Set down, word for word, the stretch of lines from the one containing "为从 j 类别中采样一个样本的概率" to the end of the records below.
***** Source data
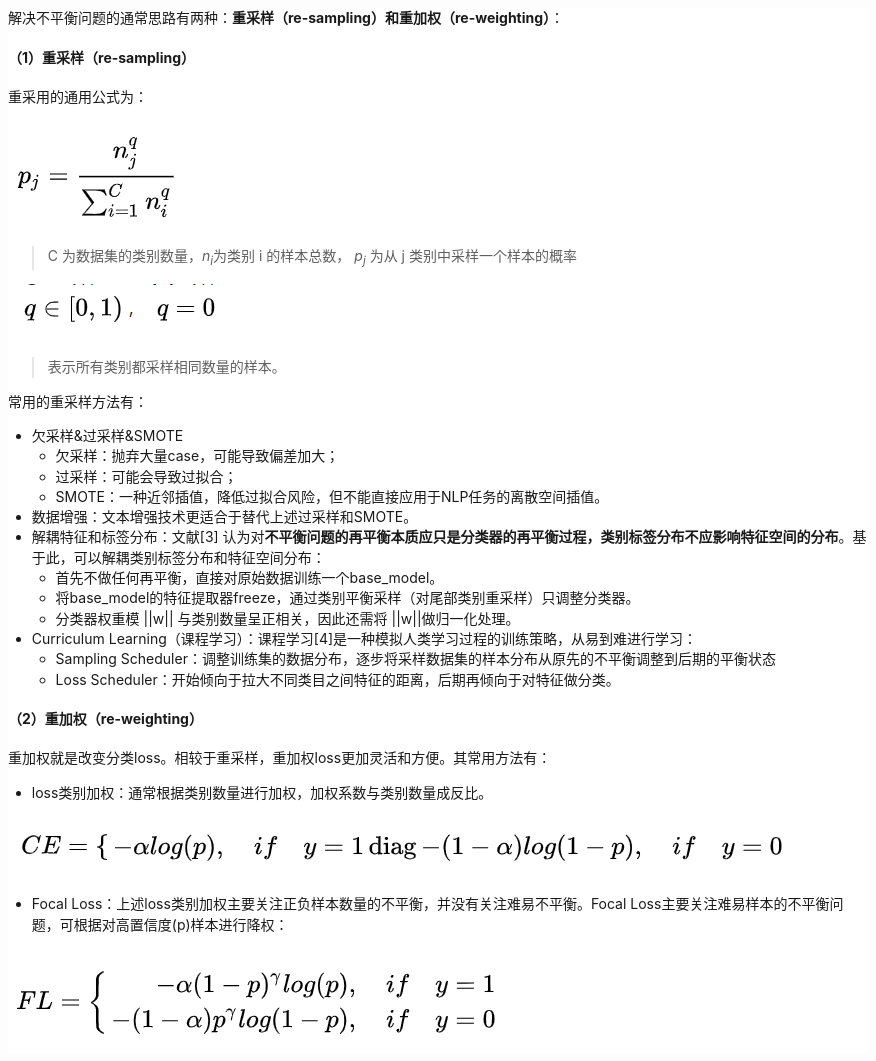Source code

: 解决不平衡问题的通常思路有两种：**重采样（re-sampling）**和**重加权（re-weighting）**：

#### （1）重采样（re-sampling）

重采用的通用公式为：

![](img/20200815201034.png)

> C 为数据集的类别数量，$n_i$为类别 i 的样本总数， $p_j$ 为从 j 类别中采样一个样本的概率

![](img/20200815201234.png)  

> 表示所有类别都采样相同数量的样本。

常用的重采样方法有：

- 欠采样&过采样&SMOTE
  - 欠采样：抛弃大量case，可能导致偏差加大；
  - 过采样：可能会导致过拟合；
  - SMOTE：一种近邻插值，降低过拟合风险，但不能直接应用于NLP任务的离散空间插值。
- 数据增强：文本增强技术更适合于替代上述过采样和SMOTE。
- 解耦特征和标签分布：文献[3] 认为对**不平衡问题的再平衡本质应只是分类器的再平衡过程，类别标签分布不应影响特征空间的分布**。基于此，可以解耦类别标签分布和特征空间分布：
  - 首先不做任何再平衡，直接对原始数据训练一个base_model。
  - 将base_model的特征提取器freeze，通过类别平衡采样（对尾部类别重采样）只调整分类器。
  - 分类器权重模 ||w|| 与类别数量呈正相关，因此还需将  ||w||做归一化处理。
- Curriculum Learning（课程学习）：课程学习[4]是一种模拟人类学习过程的训练策略，从易到难进行学习：
  - Sampling Scheduler：调整训练集的数据分布，逐步将采样数据集的样本分布从原先的不平衡调整到后期的平衡状态
  - Loss Scheduler：开始倾向于拉大不同类目之间特征的距离，后期再倾向于对特征做分类。

#### （2）重加权（re-weighting）

重加权就是改变分类loss。相较于重采样，重加权loss更加灵活和方便。其常用方法有：

- loss类别加权：通常根据类别数量进行加权，加权系数与类别数量成反比。

![](img/20200815202133.png)

- Focal Loss：上述loss类别加权主要关注正负样本数量的不平衡，并没有关注难易不平衡。Focal Loss主要关注难易样本的不平衡问题，可根据对高置信度(p)样本进行降权：

![](img/20200815202203.png)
**********
[Response]:
> C 为数据集的类别数量，$n_i$为类别 i 的样本总数， $p_j$ 为从 j 类别中采样一个样本的概率

![](img/20200815201234.png)  

> 表示所有类别都采样相同数量的样本。

常用的重采样方法有：

- 欠采样&过采样&SMOTE
  - 欠采样：抛弃大量case，可能导致偏差加大；
  - 过采样：可能会导致过拟合；
  - SMOTE：一种近邻插值，降低过拟合风险，但不能直接应用于NLP任务的离散空间插值。
- 数据增强：文本增强技术更适合于替代上述过采样和SMOTE。
- 解耦特征和标签分布：文献[3] 认为对**不平衡问题的再平衡本质应只是分类器的再平衡过程，类别标签分布不应影响特征空间的分布**。基于此，可以解耦类别标签分布和特征空间分布：
  - 首先不做任何再平衡，直接对原始数据训练一个base_model。
  - 将base_model的特征提取器freeze，通过类别平衡采样（对尾部类别重采样）只调整分类器。
  - 分类器权重模 ||w|| 与类别数量呈正相关，因此还需将  ||w||做归一化处理。
- Curriculum Learning（课程学习）：课程学习[4]是一种模拟人类学习过程的训练策略，从易到难进行学习：
  - Sampling Scheduler：调整训练集的数据分布，逐步将采样数据集的样本分布从原先的不平衡调整到后期的平衡状态
  - Loss Scheduler：开始倾向于拉大不同类目之间特征的距离，后期再倾向于对特征做分类。

#### （2）重加权（re-weighting）

重加权就是改变分类loss。相较于重采样，重加权loss更加灵活和方便。其常用方法有：

- loss类别加权：通常根据类别数量进行加权，加权系数与类别数量成反比。

![](img/20200815202133.png)

- Focal Loss：上述loss类别加权主要关注正负样本数量的不平衡，并没有关注难易不平衡。Focal Loss主要关注难易样本的不平衡问题，可根据对高置信度(p)样本进行降权：

![](img/20200815202203.png)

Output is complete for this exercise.